PTO refuses to go along
Earlier PTO examination guidance stated that an examining attorney must have “clear evidence” to establish an initial case of genericness, which an applicant could then attempt to rebut. This contrasts with the evidentiary standard applied when a party opposes or petitions to cancel a registration on genericness grounds in a cancellation proceeding before the Trademark Trial and Appeal Board. In those proceedings, a preponderance of the evidence standard applies: the challenger must show there’s a greater than 50% chance that its claim of genericness is true.
This discrepancy, the PTO says, created confusion over whether the evidentiary standard for a third party to remove a presumptively valid registered mark from the register was lower than the standard to prevent a mark from being registered to begin with. The new guidance clarifies that an examining attorney needn’t satisfy a higher evidentiary standard to support the position that a mark is generic. Rather, the examining attorney must have only sufficient evidence to support a “reasonable predicate” (that is, reasonable basis) for finding the mark generic.
According to the PTO, the application of a “clear and convincing evidence” standard has no statutory basis. It explains that the term “clear” in earlier guidance was intended to convey the ordinary meaning of the term, not an evidentiary burden.
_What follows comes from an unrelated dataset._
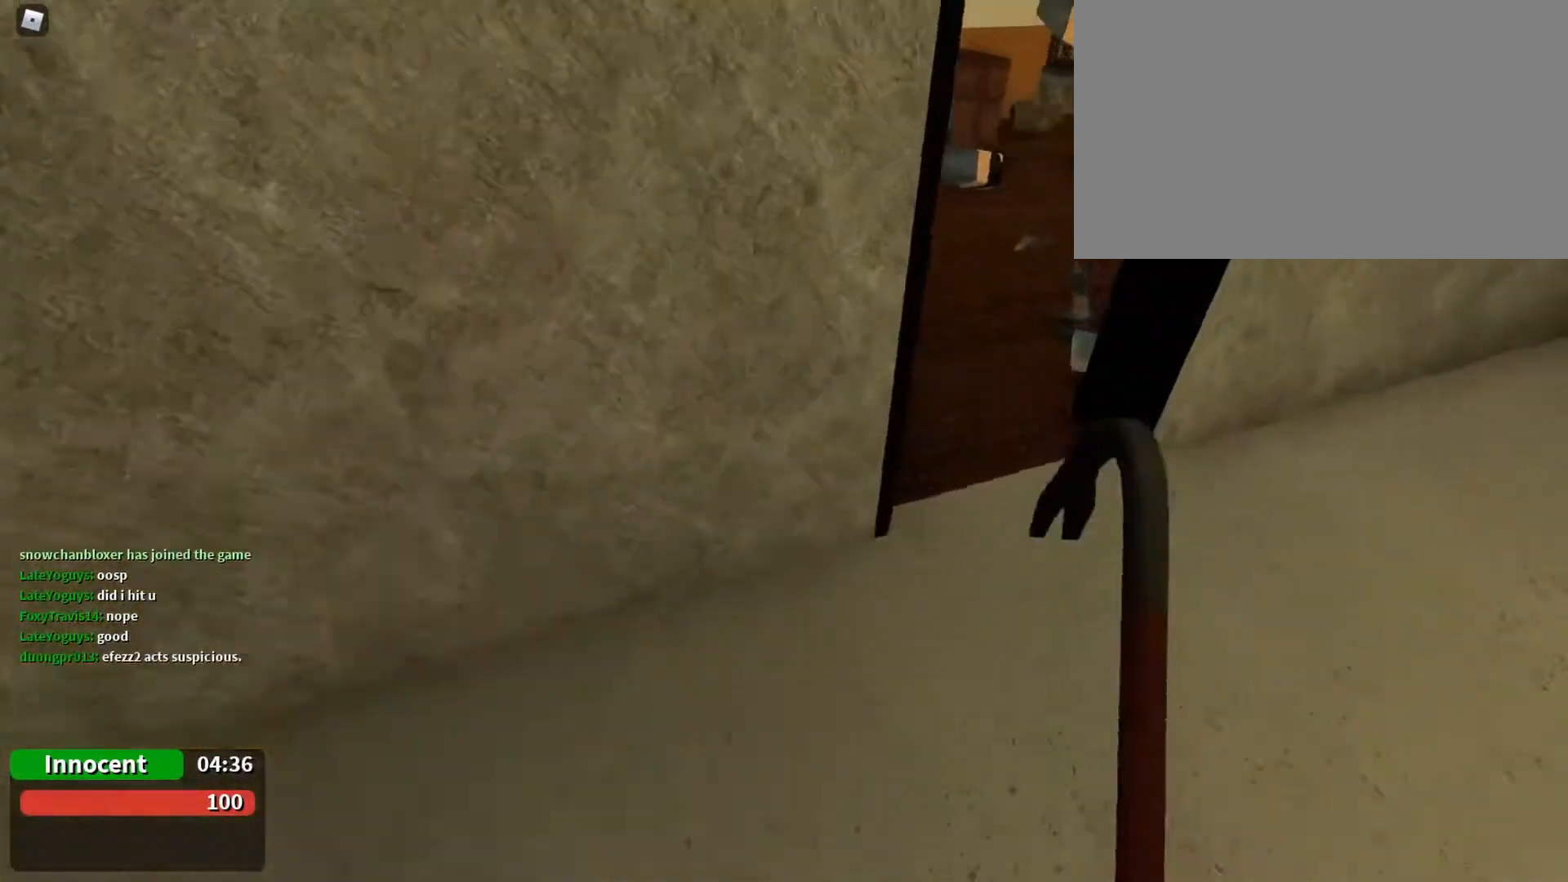
{"keys": ["w"], "mouse": [], "events": [[133, "d", "down"], [367, "d", "up"]]}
A clear and convincing evidence burden, the PTO says, is inconsistent with the preponderance of the evidence burden the U.S. Court of Appeals for the Federal Circuit requires to prove claims that a registered mark is generic in a cancellation proceeding. It’s also inconsistent with the reasonable predicate evidentiary standard the court has applied to other types of substantive refusals in examinations.
While the PTO has clarified its position on the proper evidentiary standard for examining attorneys’ genericness refusals, it remains to be seen how that position will affect future litigation over such refusals. Agency guidance doesn’t have the force of law, and courts could choose to continue to apply the clear evidence standard.